"At SNHU, it's more than a degree, because it’s propelling me forward. A lot of people look at a degree as an end state — it's not. For me, it’s the path toward a final destination."
As a business development manager for Wind River Systems, my job is to consult with customers and educate them about the business value of the Internet of Things and what it brings to their companies. We’re currently developing technology for the Bolt Motorbike, an electric, Cloud-connected motorbike that connects with smartphones.
Earning an online International Master of Business Administration degree from Southern New Hampshire University has put me in the driver's seat. I'm leading conversations with senior executives and thought leaders from multibillion-dollar, multinational organizations, and it's arming me for those conversations and allowing me to influence decisions.
The IMBA curriculum was very applicable to my role at Wind River. Predominantly there's two areas I deal with: medical and Internet of Things. Both those areas were covered in my program — we explored the intricacies of what makes each country different in terms of IP and data retention and collections. I was able to apply what I learned in my courses to my day-to-day roles and responsibilities.

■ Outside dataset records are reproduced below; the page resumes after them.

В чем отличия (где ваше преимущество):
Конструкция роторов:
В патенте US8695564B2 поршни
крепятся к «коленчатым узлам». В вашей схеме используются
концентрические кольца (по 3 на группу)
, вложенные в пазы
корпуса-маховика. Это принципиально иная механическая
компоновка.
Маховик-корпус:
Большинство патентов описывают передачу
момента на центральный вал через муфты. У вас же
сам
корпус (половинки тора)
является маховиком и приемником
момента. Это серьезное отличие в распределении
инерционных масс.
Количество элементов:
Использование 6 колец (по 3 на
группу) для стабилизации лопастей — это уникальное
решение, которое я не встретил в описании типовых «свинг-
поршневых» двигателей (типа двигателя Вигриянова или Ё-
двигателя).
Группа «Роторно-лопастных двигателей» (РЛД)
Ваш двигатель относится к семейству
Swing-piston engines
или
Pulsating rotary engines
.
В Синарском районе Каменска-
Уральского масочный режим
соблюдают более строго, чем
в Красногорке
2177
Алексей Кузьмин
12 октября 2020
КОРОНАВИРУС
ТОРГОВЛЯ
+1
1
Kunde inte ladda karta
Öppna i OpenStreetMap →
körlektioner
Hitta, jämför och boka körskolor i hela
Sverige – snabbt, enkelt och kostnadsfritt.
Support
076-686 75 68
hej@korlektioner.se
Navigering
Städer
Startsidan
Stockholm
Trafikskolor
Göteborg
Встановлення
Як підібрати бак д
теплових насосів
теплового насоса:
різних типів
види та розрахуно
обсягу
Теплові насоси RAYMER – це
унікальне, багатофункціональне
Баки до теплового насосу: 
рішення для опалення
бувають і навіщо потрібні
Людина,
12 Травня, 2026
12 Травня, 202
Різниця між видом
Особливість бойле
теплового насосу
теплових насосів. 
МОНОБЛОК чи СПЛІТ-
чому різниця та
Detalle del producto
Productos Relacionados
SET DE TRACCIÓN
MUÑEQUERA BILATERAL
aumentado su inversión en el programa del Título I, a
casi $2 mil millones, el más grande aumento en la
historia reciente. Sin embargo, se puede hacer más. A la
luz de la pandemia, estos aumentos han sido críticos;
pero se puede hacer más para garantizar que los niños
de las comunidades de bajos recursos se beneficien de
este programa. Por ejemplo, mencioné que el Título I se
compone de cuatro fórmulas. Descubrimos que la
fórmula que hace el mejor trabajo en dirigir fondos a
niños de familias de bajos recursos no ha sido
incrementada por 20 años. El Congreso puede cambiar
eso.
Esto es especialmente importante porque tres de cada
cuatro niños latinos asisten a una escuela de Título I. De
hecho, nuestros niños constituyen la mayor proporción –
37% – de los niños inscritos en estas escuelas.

Taking courses at SNHU was so convenient. In my role, I travel all over the world, from Ottawa to Argentina, Romania to Santa Clara. I couldn’t always be in a physical classroom, so being able to access the online discussion boards and online textbooks using airplane Wi-Fi was a perfect fit for me. I actually took my linear algebra and statistics course from a little coffee shop in Cordoba, Argentina.
I also really appreciated the responsiveness of the professors and my academic advisor, Natalie. They check in with you. They see how things are going. They hold your hand when you need it. They answer emails within 24 hours and always pick up the phone.
At Southern New Hampshire University, it's more than a degree, because it’s propelling me forward. A lot of people look at a degree as an end state — it's not. For me, it’s that path toward a final destination.